In a direct response to David Blunkett's promise to consider compulsory ID cards and force through wider police powers, Lord Woolf, the Lord Chief Justice, will say that in "times of stress ... the Government can get matters wrong".

He also warns ministers that they must not put themselves above the Human Rights Act by amending it to serve their own aims. Speaking on BBC Radio 4's Law in Action, Lord Woolf says: "The Human Rights Act is there as a valuable protection to protect the liberty of the citizens generally and, in doing so, the liberty of the individual.

"We are a country governed by the law and we mustn't allow the stresses and tensions, which are understandable, to deflect us from that."

On Sunday, the Home Secretary, David Blunkett, said it might be necessary to change the law to ensure that elected politicians were not prevented by civil rights considerations from defending their electors. He also said that politicians, not judges, were the guardians of the citizens' rights.

Yesterday Iain Duncan Smith, the Conservative Party leader, said he accepted there might be a need to overrule the Human Rights Act to extradite suspected terrorists. He told BBC Radio 4's Today programme: "We are prepared to work with the Government – we think they ought to get on with that straight away. They ought to bring forward legislation to change what is necessary to change."

But the Lord Chief Justice says: "I hope, in taking action against those who are attacking our system, we don't lose sight of the importance of maintaining the system. It's our liberty which makes us want to protect the system and the Human Rights Act is a very useful check to see whether the Government's getting it correct."

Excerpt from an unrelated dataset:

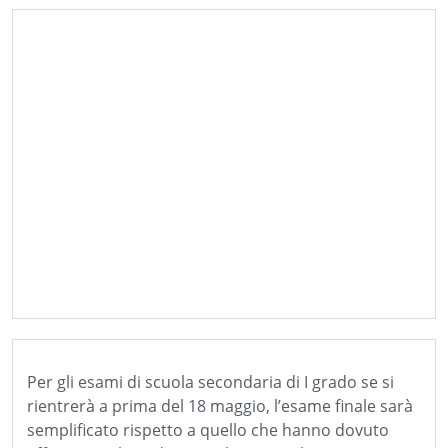
Per gli esami di scuola secondaria di I grado se si
rientrerà a prima del 18 maggio, l’esame finale sarà
semplificato rispetto a quello che hanno dovuto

Lord Woolf says the judges will have the final word on whether any emergency measure is compatible with the Human Rights Act, but Parliament has to decide whether to take any notice. He also points out that judges must not be afraid to take unpopular decisions: "It is one of the essential responsibilities of the judiciary to protect the unpopular individual if somebody is proposing to do something to him or her which is unlawful. That is the judge's job and if it makes the judge unpopular then he, or she, just has to say, 'Well, it's not nice to have the tabloids all screaming, "Hang the judge" but that's the judge's duty and that's what we're all about'."

Next week marks a year since the Human Rights Act, which incorporates into British law the European Convention on Human Rights, was implemented. Lord Woolf has been a vocal supporter of the legislation, encouraging lawyers to use it to make human rights arguments on behalf of clients.